SUPPLIED MATERIAL Start Marker

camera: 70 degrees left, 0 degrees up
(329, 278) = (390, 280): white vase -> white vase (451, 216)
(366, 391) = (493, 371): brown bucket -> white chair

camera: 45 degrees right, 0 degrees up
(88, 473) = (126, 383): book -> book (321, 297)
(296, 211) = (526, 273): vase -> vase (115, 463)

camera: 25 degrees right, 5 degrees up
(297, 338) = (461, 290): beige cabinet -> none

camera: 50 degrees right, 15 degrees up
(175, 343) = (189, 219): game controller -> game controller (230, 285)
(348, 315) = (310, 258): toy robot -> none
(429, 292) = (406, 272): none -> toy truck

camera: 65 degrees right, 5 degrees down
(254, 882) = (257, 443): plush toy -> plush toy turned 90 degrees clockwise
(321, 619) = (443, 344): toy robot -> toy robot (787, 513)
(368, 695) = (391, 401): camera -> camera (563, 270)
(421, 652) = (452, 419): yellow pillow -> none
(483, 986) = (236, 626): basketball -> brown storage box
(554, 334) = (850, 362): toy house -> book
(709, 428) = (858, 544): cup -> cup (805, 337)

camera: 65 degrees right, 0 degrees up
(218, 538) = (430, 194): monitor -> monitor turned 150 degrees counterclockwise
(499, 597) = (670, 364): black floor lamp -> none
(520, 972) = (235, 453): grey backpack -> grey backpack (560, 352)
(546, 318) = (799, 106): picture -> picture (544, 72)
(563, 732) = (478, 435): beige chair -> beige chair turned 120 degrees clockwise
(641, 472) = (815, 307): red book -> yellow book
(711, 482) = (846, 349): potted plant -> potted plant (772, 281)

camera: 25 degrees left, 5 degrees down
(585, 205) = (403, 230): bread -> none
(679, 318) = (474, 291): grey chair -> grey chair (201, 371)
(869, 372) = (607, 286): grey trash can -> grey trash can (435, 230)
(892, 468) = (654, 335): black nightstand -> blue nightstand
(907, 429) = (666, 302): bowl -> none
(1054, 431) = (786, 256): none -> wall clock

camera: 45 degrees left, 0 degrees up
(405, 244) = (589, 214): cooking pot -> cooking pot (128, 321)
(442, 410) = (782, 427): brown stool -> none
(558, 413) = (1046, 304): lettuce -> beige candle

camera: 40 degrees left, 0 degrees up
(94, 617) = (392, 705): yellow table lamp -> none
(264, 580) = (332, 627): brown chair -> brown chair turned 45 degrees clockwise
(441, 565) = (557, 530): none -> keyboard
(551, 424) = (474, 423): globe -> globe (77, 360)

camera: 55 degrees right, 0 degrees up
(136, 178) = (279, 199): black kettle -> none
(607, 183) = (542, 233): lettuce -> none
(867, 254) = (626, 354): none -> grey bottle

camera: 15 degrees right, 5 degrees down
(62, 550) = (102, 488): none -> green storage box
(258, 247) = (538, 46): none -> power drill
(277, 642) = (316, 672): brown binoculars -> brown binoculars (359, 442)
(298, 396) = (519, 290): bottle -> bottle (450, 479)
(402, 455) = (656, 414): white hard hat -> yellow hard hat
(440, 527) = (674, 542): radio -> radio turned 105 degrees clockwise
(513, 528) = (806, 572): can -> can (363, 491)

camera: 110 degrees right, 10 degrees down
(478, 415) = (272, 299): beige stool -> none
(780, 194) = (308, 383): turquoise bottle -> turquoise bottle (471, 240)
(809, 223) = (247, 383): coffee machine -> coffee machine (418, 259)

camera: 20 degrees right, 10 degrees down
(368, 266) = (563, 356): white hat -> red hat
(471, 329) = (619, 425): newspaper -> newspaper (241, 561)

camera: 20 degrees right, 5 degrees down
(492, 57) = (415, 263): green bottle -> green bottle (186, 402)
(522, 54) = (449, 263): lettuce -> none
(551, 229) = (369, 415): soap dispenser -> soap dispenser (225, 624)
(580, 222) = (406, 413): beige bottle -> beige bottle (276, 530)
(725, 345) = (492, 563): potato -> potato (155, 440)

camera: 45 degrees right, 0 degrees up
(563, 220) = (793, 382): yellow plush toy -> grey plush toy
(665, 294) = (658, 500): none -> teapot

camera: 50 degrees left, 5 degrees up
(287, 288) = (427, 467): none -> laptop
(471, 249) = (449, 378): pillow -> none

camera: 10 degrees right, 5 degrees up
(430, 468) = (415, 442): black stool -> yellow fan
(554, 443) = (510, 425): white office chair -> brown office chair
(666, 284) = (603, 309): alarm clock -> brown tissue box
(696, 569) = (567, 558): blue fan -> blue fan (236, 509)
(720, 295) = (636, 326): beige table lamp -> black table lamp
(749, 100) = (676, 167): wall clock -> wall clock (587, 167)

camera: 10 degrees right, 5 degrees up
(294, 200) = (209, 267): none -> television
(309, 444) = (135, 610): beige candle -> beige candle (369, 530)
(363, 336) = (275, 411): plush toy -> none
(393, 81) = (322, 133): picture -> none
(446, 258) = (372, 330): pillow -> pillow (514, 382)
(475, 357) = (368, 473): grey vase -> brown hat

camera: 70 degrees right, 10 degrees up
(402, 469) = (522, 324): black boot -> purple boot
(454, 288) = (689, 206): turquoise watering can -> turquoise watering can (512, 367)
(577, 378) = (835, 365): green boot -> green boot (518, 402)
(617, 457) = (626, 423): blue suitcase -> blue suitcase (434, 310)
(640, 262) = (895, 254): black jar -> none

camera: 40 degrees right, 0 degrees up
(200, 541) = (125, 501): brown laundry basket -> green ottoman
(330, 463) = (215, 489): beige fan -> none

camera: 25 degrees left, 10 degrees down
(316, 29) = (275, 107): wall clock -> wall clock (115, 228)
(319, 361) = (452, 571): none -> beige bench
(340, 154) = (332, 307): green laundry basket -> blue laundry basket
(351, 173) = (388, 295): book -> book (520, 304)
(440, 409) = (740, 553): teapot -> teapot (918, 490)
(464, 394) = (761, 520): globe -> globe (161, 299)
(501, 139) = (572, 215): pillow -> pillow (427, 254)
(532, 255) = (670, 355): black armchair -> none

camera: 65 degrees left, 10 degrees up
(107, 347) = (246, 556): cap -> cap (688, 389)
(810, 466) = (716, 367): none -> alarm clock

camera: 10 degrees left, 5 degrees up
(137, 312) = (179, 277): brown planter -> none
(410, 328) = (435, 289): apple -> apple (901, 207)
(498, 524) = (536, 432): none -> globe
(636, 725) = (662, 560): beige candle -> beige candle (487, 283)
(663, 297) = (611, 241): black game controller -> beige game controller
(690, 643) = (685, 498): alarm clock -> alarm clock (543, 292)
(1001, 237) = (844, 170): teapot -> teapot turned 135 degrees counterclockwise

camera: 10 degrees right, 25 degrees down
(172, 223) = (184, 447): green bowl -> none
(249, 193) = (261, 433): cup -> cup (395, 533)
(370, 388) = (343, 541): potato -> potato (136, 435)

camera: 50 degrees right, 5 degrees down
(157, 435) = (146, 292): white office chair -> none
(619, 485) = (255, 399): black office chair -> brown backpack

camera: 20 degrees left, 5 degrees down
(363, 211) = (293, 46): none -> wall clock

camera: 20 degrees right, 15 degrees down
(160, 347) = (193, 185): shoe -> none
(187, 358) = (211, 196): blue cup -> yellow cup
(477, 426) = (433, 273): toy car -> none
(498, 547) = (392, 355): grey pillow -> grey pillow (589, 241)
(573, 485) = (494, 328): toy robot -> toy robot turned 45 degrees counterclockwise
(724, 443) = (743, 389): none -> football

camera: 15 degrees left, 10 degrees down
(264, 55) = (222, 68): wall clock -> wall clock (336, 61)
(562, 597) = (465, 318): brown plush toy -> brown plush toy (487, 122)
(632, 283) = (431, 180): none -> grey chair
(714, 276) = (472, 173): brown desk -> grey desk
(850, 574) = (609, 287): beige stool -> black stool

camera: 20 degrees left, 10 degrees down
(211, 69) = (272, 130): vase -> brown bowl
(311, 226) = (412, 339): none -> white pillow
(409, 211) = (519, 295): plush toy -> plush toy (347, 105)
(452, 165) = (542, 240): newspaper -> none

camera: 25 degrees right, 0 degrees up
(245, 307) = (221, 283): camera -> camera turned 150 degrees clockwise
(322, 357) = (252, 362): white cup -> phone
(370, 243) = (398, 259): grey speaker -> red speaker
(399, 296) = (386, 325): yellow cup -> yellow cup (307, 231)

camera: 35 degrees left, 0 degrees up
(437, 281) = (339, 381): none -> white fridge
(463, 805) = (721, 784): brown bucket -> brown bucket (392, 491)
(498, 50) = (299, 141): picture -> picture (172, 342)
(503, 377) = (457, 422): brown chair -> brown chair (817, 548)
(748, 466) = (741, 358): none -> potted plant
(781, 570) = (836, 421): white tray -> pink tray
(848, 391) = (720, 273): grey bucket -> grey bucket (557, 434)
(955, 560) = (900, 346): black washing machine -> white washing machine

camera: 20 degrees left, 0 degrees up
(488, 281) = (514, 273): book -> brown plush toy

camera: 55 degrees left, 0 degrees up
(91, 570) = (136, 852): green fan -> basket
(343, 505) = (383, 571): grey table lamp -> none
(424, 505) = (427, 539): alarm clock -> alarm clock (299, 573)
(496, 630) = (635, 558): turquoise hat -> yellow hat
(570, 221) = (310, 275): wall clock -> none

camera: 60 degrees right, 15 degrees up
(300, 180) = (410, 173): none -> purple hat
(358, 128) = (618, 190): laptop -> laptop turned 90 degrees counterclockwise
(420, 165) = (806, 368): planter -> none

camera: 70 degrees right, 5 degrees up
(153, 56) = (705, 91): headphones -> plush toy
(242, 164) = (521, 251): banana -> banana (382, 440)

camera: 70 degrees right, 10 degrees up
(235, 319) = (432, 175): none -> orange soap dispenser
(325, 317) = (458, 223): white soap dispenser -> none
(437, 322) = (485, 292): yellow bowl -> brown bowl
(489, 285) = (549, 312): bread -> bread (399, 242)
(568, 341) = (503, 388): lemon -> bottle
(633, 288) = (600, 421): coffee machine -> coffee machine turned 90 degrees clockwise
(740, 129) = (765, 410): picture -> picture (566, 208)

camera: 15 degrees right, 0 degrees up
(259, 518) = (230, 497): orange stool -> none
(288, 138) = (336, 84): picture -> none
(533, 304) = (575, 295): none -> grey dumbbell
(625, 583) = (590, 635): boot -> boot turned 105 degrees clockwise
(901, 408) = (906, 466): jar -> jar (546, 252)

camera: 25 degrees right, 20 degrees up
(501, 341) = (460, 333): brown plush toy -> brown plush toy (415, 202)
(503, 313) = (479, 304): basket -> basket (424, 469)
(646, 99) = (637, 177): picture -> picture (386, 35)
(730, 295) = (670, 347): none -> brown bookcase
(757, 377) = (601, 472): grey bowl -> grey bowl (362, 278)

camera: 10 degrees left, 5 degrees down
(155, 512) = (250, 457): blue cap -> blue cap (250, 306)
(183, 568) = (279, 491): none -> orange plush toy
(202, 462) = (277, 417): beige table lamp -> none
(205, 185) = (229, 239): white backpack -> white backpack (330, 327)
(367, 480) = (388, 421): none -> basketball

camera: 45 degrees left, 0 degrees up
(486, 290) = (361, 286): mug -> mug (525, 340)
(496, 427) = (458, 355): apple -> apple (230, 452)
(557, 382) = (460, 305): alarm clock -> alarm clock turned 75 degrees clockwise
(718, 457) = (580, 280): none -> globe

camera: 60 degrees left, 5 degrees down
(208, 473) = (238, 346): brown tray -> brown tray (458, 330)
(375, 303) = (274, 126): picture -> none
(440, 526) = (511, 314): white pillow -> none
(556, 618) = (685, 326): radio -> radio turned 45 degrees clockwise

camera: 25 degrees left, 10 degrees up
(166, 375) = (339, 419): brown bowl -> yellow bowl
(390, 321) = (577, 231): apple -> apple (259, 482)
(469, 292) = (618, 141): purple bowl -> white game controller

SUPPLIED MATERIAL End Marker

# WORK TO BE COMPLETED:
Reproduce only the lines above spanning from the line containing "(501, 341) = (460, 333): brown" through the line containing "(183, 568) = (279, 491): none", word for word.

# SOLUTION TO THE PROBLEM:
(501, 341) = (460, 333): brown plush toy -> brown plush toy (415, 202)
(503, 313) = (479, 304): basket -> basket (424, 469)
(646, 99) = (637, 177): picture -> picture (386, 35)
(730, 295) = (670, 347): none -> brown bookcase
(757, 377) = (601, 472): grey bowl -> grey bowl (362, 278)

camera: 10 degrees left, 5 degrees down
(155, 512) = (250, 457): blue cap -> blue cap (250, 306)
(183, 568) = (279, 491): none -> orange plush toy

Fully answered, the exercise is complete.